> [Data in this exercise]
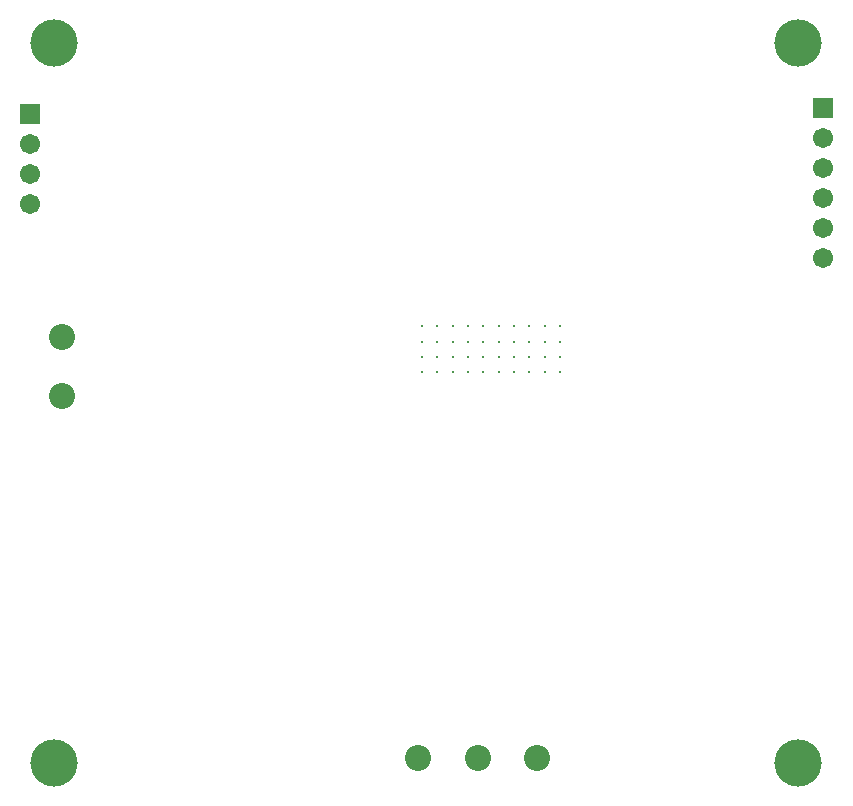
<source format=gbs>
G04*
G04 #@! TF.GenerationSoftware,Altium Limited,Altium Designer,18.1.9 (240)*
G04*
G04 Layer_Color=16711935*
%FSLAX25Y25*%
%MOIN*%
G70*
G01*
G75*
%ADD45C,0.15748*%
%ADD46C,0.08674*%
%ADD47R,0.06706X0.06706*%
%ADD48C,0.06706*%
%ADD49C,0.00787*%
D45*
X120079Y104331D02*
D03*
Y344488D02*
D03*
X368110D02*
D03*
Y104331D02*
D03*
D46*
X280935Y106000D02*
D03*
X261250D02*
D03*
X241565D02*
D03*
X122835Y246457D02*
D03*
Y226772D02*
D03*
D47*
X112205Y320866D02*
D03*
X376378Y322835D02*
D03*
D48*
X112205Y310866D02*
D03*
Y300866D02*
D03*
Y290866D02*
D03*
X376378Y272835D02*
D03*
Y282835D02*
D03*
Y292835D02*
D03*
Y302835D02*
D03*
Y312835D02*
D03*
D49*
X242719Y234573D02*
D03*
Y239691D02*
D03*
Y244809D02*
D03*
Y249927D02*
D03*
X247837Y234573D02*
D03*
Y239691D02*
D03*
Y244809D02*
D03*
Y249927D02*
D03*
X252955Y234573D02*
D03*
Y239691D02*
D03*
Y244809D02*
D03*
Y249927D02*
D03*
X258073Y234573D02*
D03*
Y239691D02*
D03*
Y244809D02*
D03*
Y249927D02*
D03*
X263191Y234573D02*
D03*
Y239691D02*
D03*
Y244809D02*
D03*
Y249927D02*
D03*
X268309Y234573D02*
D03*
Y239691D02*
D03*
Y244809D02*
D03*
Y249927D02*
D03*
X288781Y234573D02*
D03*
Y239691D02*
D03*
Y244809D02*
D03*
Y249927D02*
D03*
X283663Y234573D02*
D03*
Y239691D02*
D03*
Y244809D02*
D03*
Y249927D02*
D03*
X273427Y234573D02*
D03*
Y239691D02*
D03*
Y244809D02*
D03*
Y249927D02*
D03*
X278545D02*
D03*
Y244809D02*
D03*
Y239691D02*
D03*
Y234573D02*
D03*
M02*

</source>
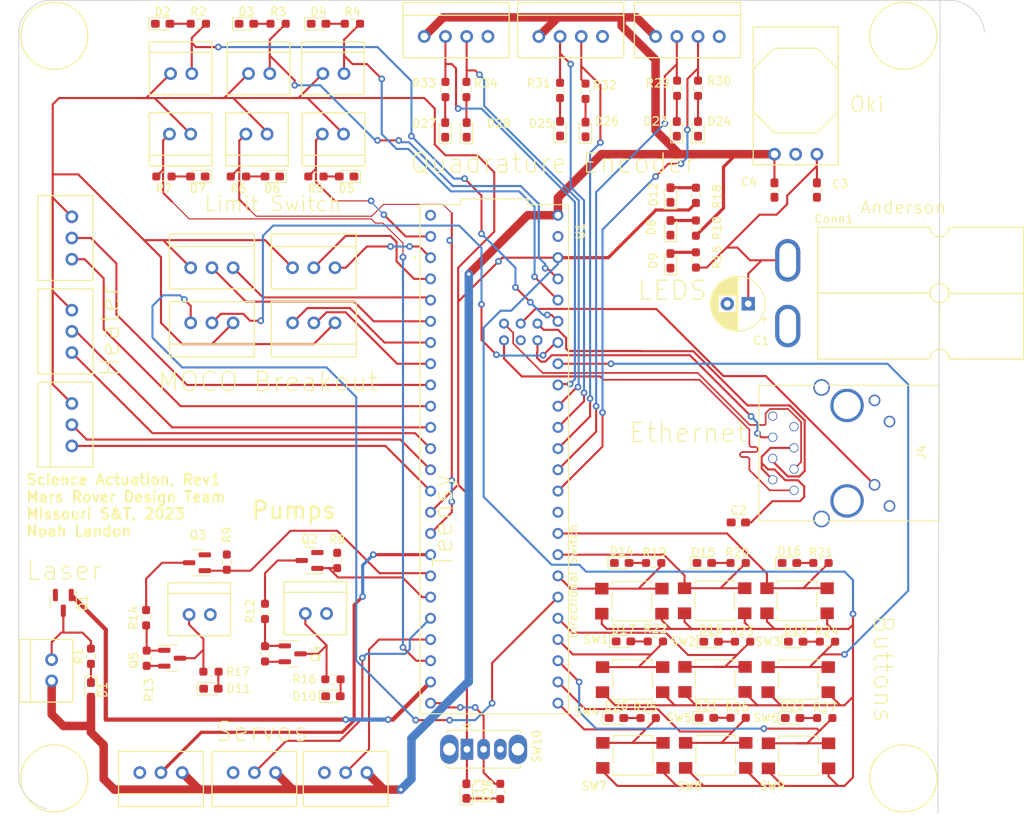
<source format=kicad_pcb>
(kicad_pcb (version 20221018) (generator pcbnew)

  (general
    (thickness 1.6)
  )

  (paper "A4")
  (layers
    (0 "F.Cu" signal)
    (31 "B.Cu" signal)
    (32 "B.Adhes" user "B.Adhesive")
    (33 "F.Adhes" user "F.Adhesive")
    (34 "B.Paste" user)
    (35 "F.Paste" user)
    (36 "B.SilkS" user "B.Silkscreen")
    (37 "F.SilkS" user "F.Silkscreen")
    (38 "B.Mask" user)
    (39 "F.Mask" user)
    (40 "Dwgs.User" user "User.Drawings")
    (41 "Cmts.User" user "User.Comments")
    (42 "Eco1.User" user "User.Eco1")
    (43 "Eco2.User" user "User.Eco2")
    (44 "Edge.Cuts" user)
    (45 "Margin" user)
    (46 "B.CrtYd" user "B.Courtyard")
    (47 "F.CrtYd" user "F.Courtyard")
    (48 "B.Fab" user)
    (49 "F.Fab" user)
    (50 "User.1" user)
    (51 "User.2" user)
    (52 "User.3" user)
    (53 "User.4" user)
    (54 "User.5" user)
    (55 "User.6" user)
    (56 "User.7" user)
    (57 "User.8" user)
    (58 "User.9" user)
  )

  (setup
    (pad_to_mask_clearance 0)
    (pcbplotparams
      (layerselection 0x00010fc_ffffffff)
      (plot_on_all_layers_selection 0x0000000_00000000)
      (disableapertmacros false)
      (usegerberextensions false)
      (usegerberattributes true)
      (usegerberadvancedattributes true)
      (creategerberjobfile true)
      (dashed_line_dash_ratio 12.000000)
      (dashed_line_gap_ratio 3.000000)
      (svgprecision 4)
      (plotframeref false)
      (viasonmask false)
      (mode 1)
      (useauxorigin false)
      (hpglpennumber 1)
      (hpglpenspeed 20)
      (hpglpendiameter 15.000000)
      (dxfpolygonmode true)
      (dxfimperialunits true)
      (dxfusepcbnewfont true)
      (psnegative false)
      (psa4output false)
      (plotreference true)
      (plotvalue true)
      (plotinvisibletext false)
      (sketchpadsonfab false)
      (subtractmaskfromsilk false)
      (outputformat 1)
      (mirror false)
      (drillshape 1)
      (scaleselection 1)
      (outputdirectory "")
    )
  )

  (net 0 "")
  (net 1 "+12V")
  (net 2 "GND")
  (net 3 "Net-(C2-Pad2)")
  (net 4 "+5V")
  (net 5 "Net-(Q1-D)")
  (net 6 "+3V3")
  (net 7 "LimitSwitch1")
  (net 8 "LimitSwitch2")
  (net 9 "LimitSwitch3")
  (net 10 "LimitSwitch4")
  (net 11 "LimitSwitch5")
  (net 12 "LimitSwitch6")
  (net 13 "MOCO1_FWD")
  (net 14 "MOCO1_RVS")
  (net 15 "MOCO2_FWD")
  (net 16 "MOCO2_RVS")
  (net 17 "MOCO3_FWD")
  (net 18 "MOCO3_RVS")
  (net 19 "Net-(Q4-D)")
  (net 20 "Net-(Q5-D)")
  (net 21 "Heater_Temp")
  (net 22 "Heater_On")
  (net 23 "Pump2")
  (net 24 "Heater_Temp2")
  (net 25 "Heater_On2")
  (net 26 "Heater_Temp3")
  (net 27 "Heater_On3")
  (net 28 "Net-(D1-K)")
  (net 29 "Net-(D2-A)")
  (net 30 "Net-(D3-A)")
  (net 31 "Net-(D4-A)")
  (net 32 "Net-(D5-A)")
  (net 33 "Net-(D6-A)")
  (net 34 "Net-(D7-A)")
  (net 35 "Net-(D8-A)")
  (net 36 "Net-(D9-A)")
  (net 37 "Net-(D10-A)")
  (net 38 "Net-(D11-A)")
  (net 39 "Net-(D12-A)")
  (net 40 "Net-(D13-K)")
  (net 41 "Net-(D14-A)")
  (net 42 "Net-(D15-A)")
  (net 43 "Net-(D16-A)")
  (net 44 "Net-(D17-A)")
  (net 45 "Net-(D18-A)")
  (net 46 "Net-(D19-A)")
  (net 47 "Net-(D20-A)")
  (net 48 "Net-(D21-A)")
  (net 49 "Net-(D22-A)")
  (net 50 "Net-(D23-A)")
  (net 51 "Net-(D24-A)")
  (net 52 "Net-(D25-A)")
  (net 53 "Net-(D26-A)")
  (net 54 "Net-(D27-A)")
  (net 55 "Net-(D28-A)")
  (net 56 "unconnected-(J4-Pad12)")
  (net 57 "LED")
  (net 58 "unconnected-(J4-Pad11)")
  (net 59 "T+")
  (net 60 "T-")
  (net 61 "unconnected-(J4-Pad7)")
  (net 62 "R+")
  (net 63 "R-")
  (net 64 "LAS")
  (net 65 "Pump1")
  (net 66 "Net-(Q2-D)")
  (net 67 "Net-(Q3-D)")
  (net 68 "Net-(Q4-G)")
  (net 69 "Net-(Q5-G)")
  (net 70 "Encoder_1a")
  (net 71 "Encoder_1b")
  (net 72 "Encoder_2a")
  (net 73 "Encoder_2b")
  (net 74 "Encoder_3a")
  (net 75 "Encoder_3b")
  (net 76 "SW1")
  (net 77 "SW2")
  (net 78 "SW3")
  (net 79 "SW4")
  (net 80 "SW5")
  (net 81 "SW6")
  (net 82 "SW7")
  (net 83 "SW8")
  (net 84 "SW9")
  (net 85 "DIR_SW")
  (net 86 "Servo_1")
  (net 87 "Servo_2")
  (net 88 "Servo_3")
  (net 89 "MOCO4_FWD")
  (net 90 "MOCO4_RVS")

  (footprint "Resistor_SMD:R_0603_1608Metric_Pad0.98x0.95mm_HandSolder" (layer "F.Cu") (at 79.756 22.813 -90))

  (footprint "LED_SMD:LED_0603_1608Metric_Pad1.05x0.95mm_HandSolder" (layer "F.Cu") (at 90.678 27.319 90))

  (footprint "MRDT_Connectors:MOLEX_SL_04_Vertical" (layer "F.Cu") (at 88.138 16.256))

  (footprint "MRDT_Devices:OKI_Horizontal" (layer "F.Cu") (at 107.442 30.353 180))

  (footprint "Resistor_SMD:R_0603_1608Metric_Pad0.98x0.95mm_HandSolder" (layer "F.Cu") (at 108.3825 97.856656 180))

  (footprint "LED_SMD:LED_0603_1608Metric_Pad1.05x0.95mm_HandSolder" (layer "F.Cu") (at 94.221 97.832656))

  (footprint "LED_SMD:LED_0603_1608Metric_Pad1.05x0.95mm_HandSolder" (layer "F.Cu") (at 47.8085 14.732))

  (footprint "Button_Switch_SMD:SW_SPST_TL3305A" (layer "F.Cu") (at 85.388 93.260656 180))

  (footprint "Button_Switch_SMD:SW_SPST_TL3305A" (layer "F.Cu") (at 105.068 83.814656 180))

  (footprint "MRDT_Connectors:MOLEX_SL_02_Vertical" (layer "F.Cu") (at 32.3215 85.471))

  (footprint "MRDT_Connectors:MOLEX_SL_03_Vertical" (layer "F.Cu") (at 37.592 50.546 180))

  (footprint "Capacitor_SMD:C_0603_1608Metric_Pad1.08x0.95mm_HandSolder" (layer "F.Cu") (at 102.362 34.6445 -90))

  (footprint "MRDT_Connectors:MOLEX_SL_03_Vertical" (layer "F.Cu") (at 18.288 54.102 90))

  (footprint "Package_TO_SOT_SMD:SOT-23" (layer "F.Cu") (at 17.272 84.074 -90))

  (footprint "LED_SMD:LED_0603_1608Metric_Pad1.05x0.95mm_HandSolder" (layer "F.Cu") (at 65.496 106.605656 90))

  (footprint "LED_SMD:LED_0603_1608Metric_Pad1.05x0.95mm_HandSolder" (layer "F.Cu") (at 89.916 35.239 90))

  (footprint "Resistor_SMD:R_0603_1608Metric_Pad0.98x0.95mm_HandSolder" (layer "F.Cu") (at 65.502 22.606 -90))

  (footprint "Resistor_SMD:R_0603_1608Metric_Pad0.98x0.95mm_HandSolder" (layer "F.Cu") (at 33.4245 14.732))

  (footprint "Resistor_SMD:R_0603_1608Metric_Pad0.98x0.95mm_HandSolder" (layer "F.Cu") (at 98.552 88.712656 180))

  (footprint "MRDT_Connectors:Square_Anderson_2_H_Side_By_Side" (layer "F.Cu") (at 103.5762 51.477 180))

  (footprint "LED_SMD:LED_0603_1608Metric_Pad1.05x0.95mm_HandSolder" (layer "F.Cu") (at 39.1725 14.732))

  (footprint "Button_Switch_THT:SW_Slide_1P2T_CK_OS102011MS2Q" (layer "F.Cu") (at 65.564 101.6))

  (footprint "MRDT_Connectors:RJ45_Teensy" (layer "F.Cu") (at 124.0495 66.025156 90))

  (footprint "LED_SMD:LED_0603_1608Metric_Pad1.05x0.95mm_HandSolder" (layer "F.Cu") (at 62.962 27.4415 90))

  (footprint "LED_SMD:LED_0603_1608Metric_Pad1.05x0.95mm_HandSolder" (layer "F.Cu") (at 93.218 27.319 90))

  (footprint "Resistor_SMD:R_0603_1608Metric_Pad0.98x0.95mm_HandSolder" (layer "F.Cu") (at 34.939 92.31075 180))

  (footprint "MRDT_Connectors:MOLEX_SL_02_Vertical" (layer "F.Cu") (at 32.512 27.94 180))

  (footprint "Resistor_SMD:R_0603_1608Metric_Pad0.98x0.95mm_HandSolder" (layer "F.Cu") (at 108.7025 88.712656 180))

  (footprint "MRDT_Connectors:MOLEX_SL_02_Vertical" (layer "F.Cu") (at 41.656 27.94 180))

  (footprint "Resistor_SMD:R_0603_1608Metric_Pad0.98x0.95mm_HandSolder" (layer "F.Cu") (at 27.2415 90.69725 90))

  (footprint "MRDT_Connectors:MOLEX_SL_02_Vertical" (layer "F.Cu") (at 39.4335 20.701))

  (footprint "Resistor_SMD:R_0603_1608Metric_Pad0.98x0.95mm_HandSolder" (layer "F.Cu") (at 98.0215 79.290656 180))

  (footprint "Resistor_SMD:R_0603_1608Metric_Pad0.98x0.95mm_HandSolder" (layer "F.Cu") (at 92.964 39.1995 90))

  (footprint "Resistor_SMD:R_0603_1608Metric_Pad0.98x0.95mm_HandSolder" (layer "F.Cu") (at 92.964 43.0095 90))

  (footprint "Resistor_SMD:R_0603_1608Metric_Pad0.98x0.95mm_HandSolder" (layer "F.Cu") (at 49.53 93.218 180))

  (footprint "Resistor_SMD:R_0603_1608Metric_Pad0.98x0.95mm_HandSolder" (layer "F.Cu") (at 42.973 14.732))

  (footprint "MRDT_Connectors:MOLEX_SL_04_Vertical" (layer "F.Cu") (at 60.452 16.256))

  (footprint "Button_Switch_SMD:SW_SPST_TL3305A" (layer "F.Cu") (at 105.2 93.260656 180))

  (footprint "MRDT_Connectors:MOLEX_SL_04_Vertical" (layer "F.Cu") (at 74.168 16.256))

  (footprint "MRDT_Connectors:MOLEX_SL_03_Vertical" (layer "F.Cu") (at 53.594 104.394 180))

  (footprint "Capacitor_SMD:C_0603_1608Metric_Pad1.08x0.95mm_HandSolder" (layer "F.Cu") (at 107.442 34.6445 -90))

  (footprint "Resistor_SMD:R_0603_1608Metric_Pad0.98x0.95mm_HandSolder" (layer "F.Cu") (at 36.83 79.18875 90))

  (footprint "MRDT_Connectors:MOLEX_SL_03_Vertical" (layer "F.Cu") (at 32.512 43.942))

  (footprint "Capacitor_THT:CP_Radial_D6.3mm_P2.50mm" (layer "F.Cu") (at 99.22638 48.26 180))

  (footprint "LED_SMD:LED_0603_1608Metric_Pad1.05x0.95mm_HandSolder" (layer "F.Cu") (at 94.7795 88.712656))

  (footprint "Resistor_SMD:R_0603_1608Metric_Pad0.98x0.95mm_HandSolder" (layer "F.Cu") (at 51.863 14.732))

  (footprint "MRDT_Connectors:MOLEX_SL_03_Vertical" (layer "F.Cu") (at 18.288 42.926 90))

  (footprint "MRDT_Connectors:MOLEX_SL_02_Vertical" (layer "F.Cu") (at 30.099 20.701))

  (footprint "Resistor_SMD:R_0603_1608Metric_Pad0.98x0.95mm_HandSolder" (layer "F.Cu")
    (tstamp 6953e540-d989-4651-8f00-791d6414c5ea)
    (at 62.992 22.606 90)
    (descr "Resistor SMD 0603 (1608 Metric), square (rectangular) end terminal, IPC_7351 nominal with elongated pad for handsoldering. (Body size source: IPC-SM-782 page 72, https://www.pcb-3d.com/wordpress/wp-content/uploads/ipc-sm-782a_amendment_1_and_2.pdf), generated with kicad-footprint-generator")
   
... [358863 chars truncated]
</source>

> [Brief]
Each line in the records above with "source" must be returned.

> [Output]
<source format=gbs>
</source>
<source format=kicad_pcb>
    (descr "Resistor SMD 0603 (1608 Metric), square (rectangular) end terminal, IPC_7351 nominal with elongated pad for handsoldering. (Body size source: IPC-SM-782 page 72, https://www.pcb-3d.com/wordpress/wp-content/uploads/ipc-sm-782a_amendment_1_and_2.pdf), generated with kicad-footprint-generator")
</source>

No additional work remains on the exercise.